I was having a conversation with a friend this morning and while I was rambling incoherently about my past jobs, I realized something rather depressing.
1. When I was a senior in high school, I worked as an intern for the costume department in the city operahouse. The head costume designer saw a lot of potential in me as a costume designer, loved the way I was able to reveal aspects of a character’s personality in the costume.
2. During college, I interned at a contemporary level clothing company. One day, we were shorthanded in the factory and they asked me to create a marker for some tops. Apparently I impressed them with my ability to save them more fabric than they originally planned for and I ended up spending quite some time making more markers for them.

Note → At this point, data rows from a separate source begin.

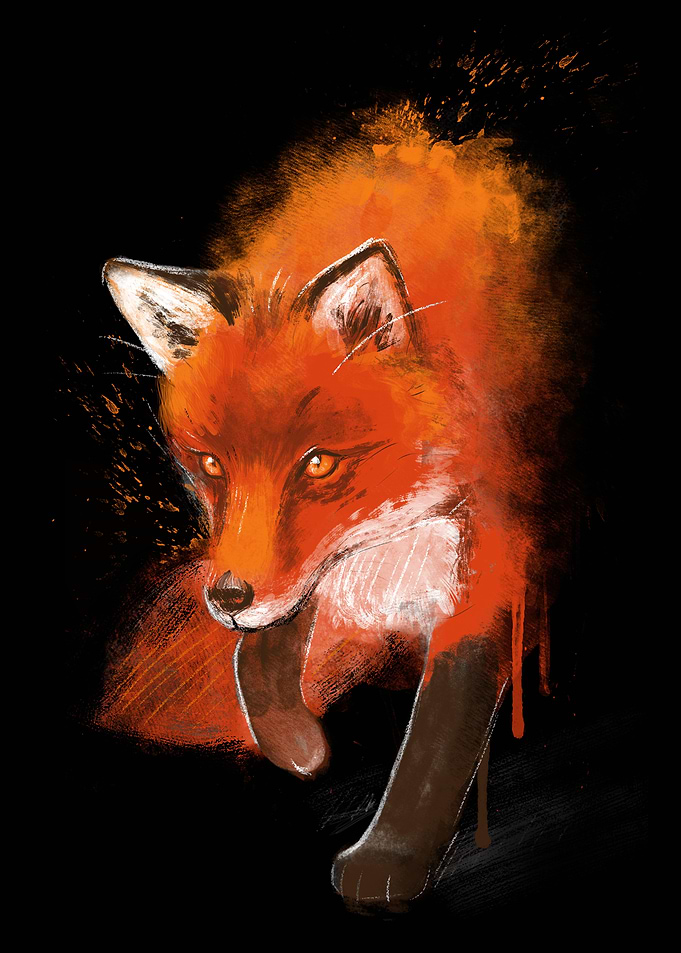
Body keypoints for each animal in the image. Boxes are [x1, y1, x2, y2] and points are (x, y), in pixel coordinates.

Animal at [97, 132, 569, 912]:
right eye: (210, 463)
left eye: (318, 463)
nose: (225, 599)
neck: (387, 537)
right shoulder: (289, 573)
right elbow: (254, 656)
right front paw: (298, 746)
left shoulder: (487, 577)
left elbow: (435, 741)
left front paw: (390, 857)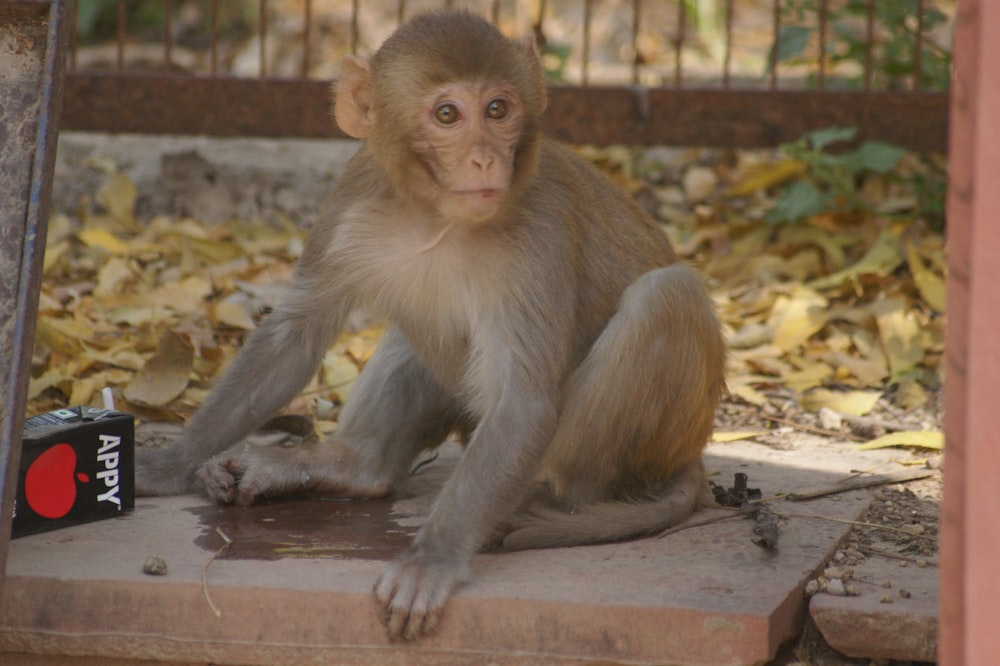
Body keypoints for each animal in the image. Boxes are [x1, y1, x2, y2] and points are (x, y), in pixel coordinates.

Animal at [133, 11, 728, 640]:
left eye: (498, 109)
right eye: (447, 115)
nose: (485, 159)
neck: (436, 215)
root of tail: (690, 455)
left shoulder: (536, 236)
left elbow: (521, 401)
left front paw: (432, 558)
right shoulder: (353, 197)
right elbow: (294, 337)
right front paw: (169, 465)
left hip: (649, 442)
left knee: (666, 297)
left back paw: (548, 505)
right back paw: (352, 469)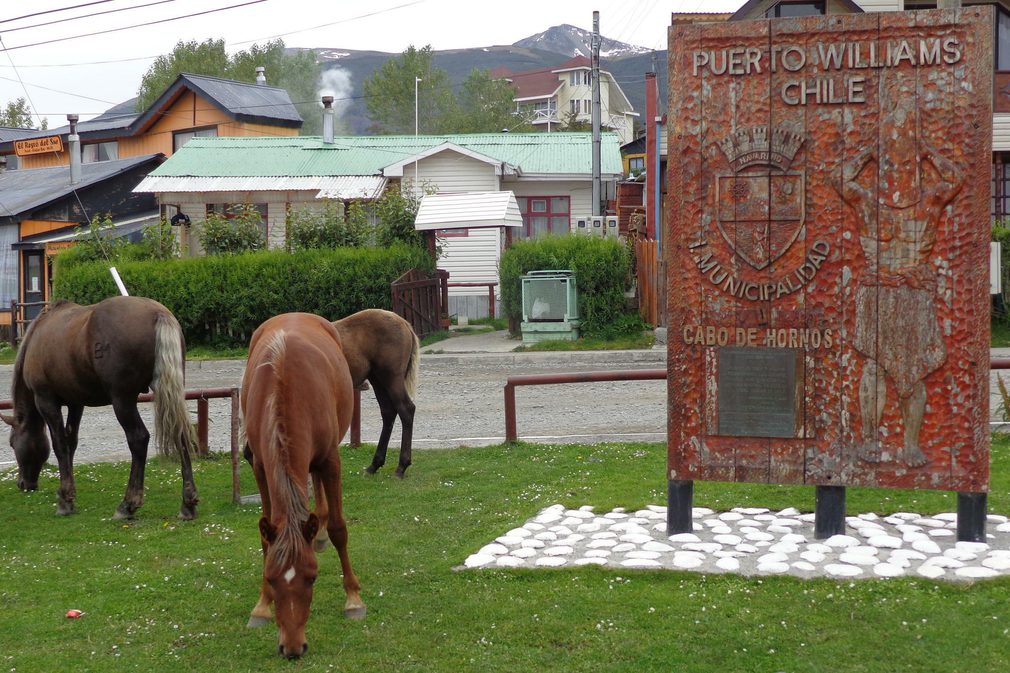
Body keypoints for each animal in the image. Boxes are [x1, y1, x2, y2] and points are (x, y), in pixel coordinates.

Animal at [0, 295, 196, 517]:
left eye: (12, 443)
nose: (23, 484)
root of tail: (158, 313)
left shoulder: (46, 400)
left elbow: (60, 444)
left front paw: (64, 499)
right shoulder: (76, 403)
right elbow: (71, 442)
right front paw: (70, 496)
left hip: (122, 400)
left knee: (138, 439)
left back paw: (128, 504)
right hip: (170, 392)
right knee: (180, 433)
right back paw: (187, 503)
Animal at [240, 311, 367, 658]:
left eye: (312, 578)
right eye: (271, 579)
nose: (293, 648)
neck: (285, 385)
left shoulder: (330, 459)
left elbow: (339, 528)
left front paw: (353, 599)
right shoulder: (260, 467)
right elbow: (266, 540)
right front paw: (261, 607)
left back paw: (318, 531)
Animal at [331, 307, 418, 474]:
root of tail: (404, 323)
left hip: (391, 378)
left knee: (406, 410)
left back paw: (401, 466)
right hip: (377, 379)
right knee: (388, 412)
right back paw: (375, 464)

3. At my first gig out of college, my boss thought I was some computer marvel, because I could operate Adobe Illustrator and Photoshop. At that time, I didn’t think I was that amazing, just better than her.
4. At my next job, the very first project was to develop a rather complicated print for the new spring collection. My boss was blown away; the print has been knocked off by other companies several times since then. I designed a lot of silhouettes as well, but that damn print is what they still talk about.
5. Now, my current boss thinks I’m a graphic designer. The first project I did for her was to revamp their logo to design our booth the upcoming New York tradeshow, and ever since then, she’s relied on me for a lot of graphic work.